▶ To be done
1. Reproduce the Ash Wednesday sermon between "20b we entreat" and "righteousness of God.", inclusive.
2. For each statement about the Ash Wednesday sermon, answer yes or no and quote the words of the sermon that decide it. (a) Theodoret of Cyrus is described as a fifth-century bishop. (b) The sermon cites Hebrews 4:15 as calling Jesus a lamb without blemish. (c) According to the sermon, many scholars treat II Corinthians 2:14-7:4 as a rhetorical unit.

Thursday, March 2, 2017

II Corinthians 5:20b-6:10


II Corinthians 5:20b-6:2 (3-10)

20b we entreat you on behalf of Christ, be reconciled to God. 21 For our sake he made him to be sin who knew no sin, so that in him we might become the righteousness of God.

As we work together with him, we urge you also not to accept the grace of God in vain. 2 For he says,

“At an acceptable time I have listened to you,

and on a day of salvation I have helped you.”

See, now is the acceptable time; see, now is the day of salvation! 3 We are putting no obstacle in anyone’s way, so that no fault may be found with our ministry, 4 but as servants of God we have commended ourselves in every way: through great endurance, in afflictions, hardships, calamities, 5 beatings, imprisonments, riots, labors, sleepless nights, hunger; 6 by purity, knowledge, patience, kindness, holiness of spirit, genuine love, 7 truthful speech, and the power of God; with the weapons of righteousness for the right hand and for the left; 8 in honor and dishonor, in ill repute and good repute. We are treated as impostors, and yet are true; 9 as unknown, and yet are well known; as dying, and see—we are alive; as punished, and yet not killed; 10 as sorrowful, yet always rejoicing; as poor, yet making many rich; as having nothing, and yet possessing everything.

 

Message                            "The Yes of God"                                          Pastor George


Year ABC
Ash Wednesday
March 1, 2017
Cross~Wind Ministries
Title: The Yes of God

Over everything we do and enjoy hover sighs of suffering and self-satisfied laughter of selfish indifference and oppression

Going deeper


Introducing the passage


Many scholars think of II Corinthians 2:14-7:4 as a rhetorical unit, Paul’s defense of his ministry, of which 5:11-6:10 is a key part as he explains his ministry of reconciliation. In verses 5:20-6:2 Paul offers an appeal for reconciliation with God. Paul writes of a relationship God has initiated and to which human beings must respond by accepting the offer. Here is the Yes of God to humanity. Reflect with me for a moment on the crucifixion of Jesus. Human beings sat in judgment of the innocent one, Jesus. He bore their judgment silently. In doing this, he accepted the burden of their sinful judgment. It reminds us of the suffering servant in Isaiah, where the suffering servant had a grave with the wicked. Hebrews 4:15 tells us that he experienced the tests of a human life without succumbing to sin. I Peter 1:9 says he was a lamb without blemish. In 3:18, Peter says the righteous died for the unrighteous in order to bring humanity to God. In Christ, God remains faithful to the covenant, not just with Israel, but the covenant with humanity. As Christ bore our sin, God takes part in our history. Perhaps Theodoret of Cyrus, a fifth-century bishop, best captured the spirit of this paradox when he wrote, “Christ was called what we are in order to call us to be what he is.” We know this because of the fundamental significance of the death of Christ for the way Paul thought of the reconciling of the world by God. God takes the sinful situation of our world into the heart of God. Our sin is no longer an obstacle with God. The door is open to friendship with God. God needed to deal with sin because it was in the way of what God wants for humanity and for creation, which is, fellowship in eternity. The cross opens the way for pardon today, so that we no longer needed to bear the weight of our sin. In fact, our sin is no longer our own. Christ has taken our sin. In the cross, God has said Yes to us. Yet, the event of the cross needs to become our event today. In our response of faith, we take that moment of the past and make it our moment of reconciliation with God. We have friendship with God.

▶ Data entries
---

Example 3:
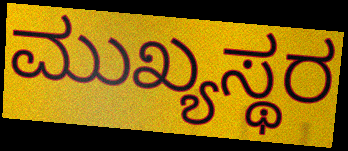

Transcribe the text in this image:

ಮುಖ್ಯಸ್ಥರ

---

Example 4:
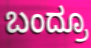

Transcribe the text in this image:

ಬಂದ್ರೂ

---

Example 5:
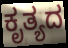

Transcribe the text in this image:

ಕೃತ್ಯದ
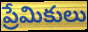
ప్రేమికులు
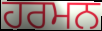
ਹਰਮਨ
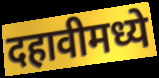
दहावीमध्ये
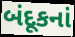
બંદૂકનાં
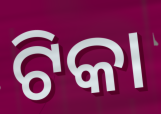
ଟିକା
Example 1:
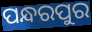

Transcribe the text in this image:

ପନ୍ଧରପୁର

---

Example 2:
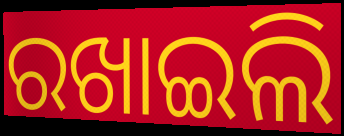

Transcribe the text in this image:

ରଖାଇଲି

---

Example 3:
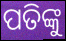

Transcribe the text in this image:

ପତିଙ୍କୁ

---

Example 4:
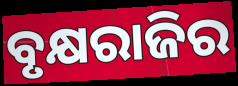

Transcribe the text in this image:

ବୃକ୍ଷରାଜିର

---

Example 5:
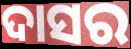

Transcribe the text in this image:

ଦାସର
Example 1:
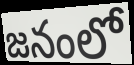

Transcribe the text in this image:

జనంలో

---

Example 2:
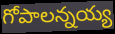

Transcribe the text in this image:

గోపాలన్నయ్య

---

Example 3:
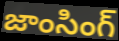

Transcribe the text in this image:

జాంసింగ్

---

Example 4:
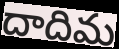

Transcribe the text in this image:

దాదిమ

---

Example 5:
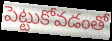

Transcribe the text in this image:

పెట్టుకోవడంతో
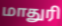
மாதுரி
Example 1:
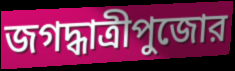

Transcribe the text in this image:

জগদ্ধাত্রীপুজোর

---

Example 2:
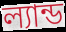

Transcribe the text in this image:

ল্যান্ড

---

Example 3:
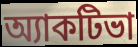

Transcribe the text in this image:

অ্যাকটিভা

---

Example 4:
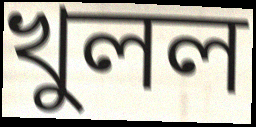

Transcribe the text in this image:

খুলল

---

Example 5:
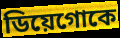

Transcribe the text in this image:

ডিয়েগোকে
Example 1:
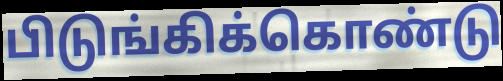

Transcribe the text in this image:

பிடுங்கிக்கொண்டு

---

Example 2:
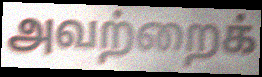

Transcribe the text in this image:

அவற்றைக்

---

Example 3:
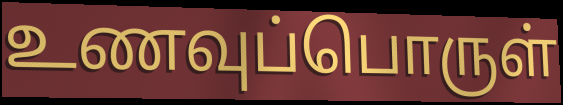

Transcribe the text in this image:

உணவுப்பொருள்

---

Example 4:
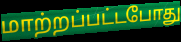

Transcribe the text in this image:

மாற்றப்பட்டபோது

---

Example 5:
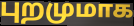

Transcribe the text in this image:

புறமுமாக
--
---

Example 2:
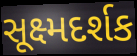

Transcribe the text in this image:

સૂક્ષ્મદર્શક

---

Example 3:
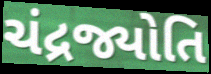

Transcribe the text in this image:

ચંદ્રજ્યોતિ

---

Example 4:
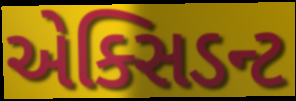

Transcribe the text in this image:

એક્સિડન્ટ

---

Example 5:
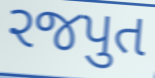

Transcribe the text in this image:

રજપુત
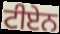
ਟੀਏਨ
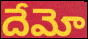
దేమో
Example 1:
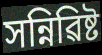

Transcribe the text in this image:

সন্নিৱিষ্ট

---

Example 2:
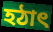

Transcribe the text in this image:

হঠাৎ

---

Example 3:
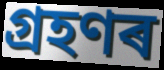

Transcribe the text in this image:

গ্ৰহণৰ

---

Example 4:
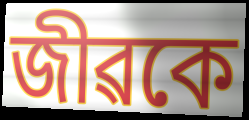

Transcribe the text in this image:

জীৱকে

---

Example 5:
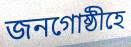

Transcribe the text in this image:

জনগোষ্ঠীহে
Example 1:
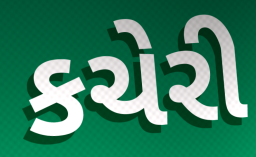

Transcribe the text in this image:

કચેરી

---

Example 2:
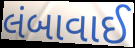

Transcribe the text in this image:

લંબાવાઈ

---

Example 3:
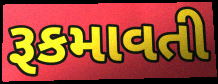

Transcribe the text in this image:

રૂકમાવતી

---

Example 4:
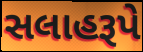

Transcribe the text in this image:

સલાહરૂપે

▶ The answers
1.
20b we entreat you on behalf of Christ, be reconciled to God. 21 For our sake he made him to be sin who knew no sin, so that in him we might become the righteousness of God.

2.
(a) Yes: "Theodoret of Cyrus, a fifth-century bishop"
(b) No: "Hebrews 4:15 tells us that he experienced the tests of a human life without succumbing to sin. I Peter 1:9 says he was a lamb without blemish."
(c) Yes: "Many scholars think of II Corinthians 2:14-7:4 as a rhetorical unit"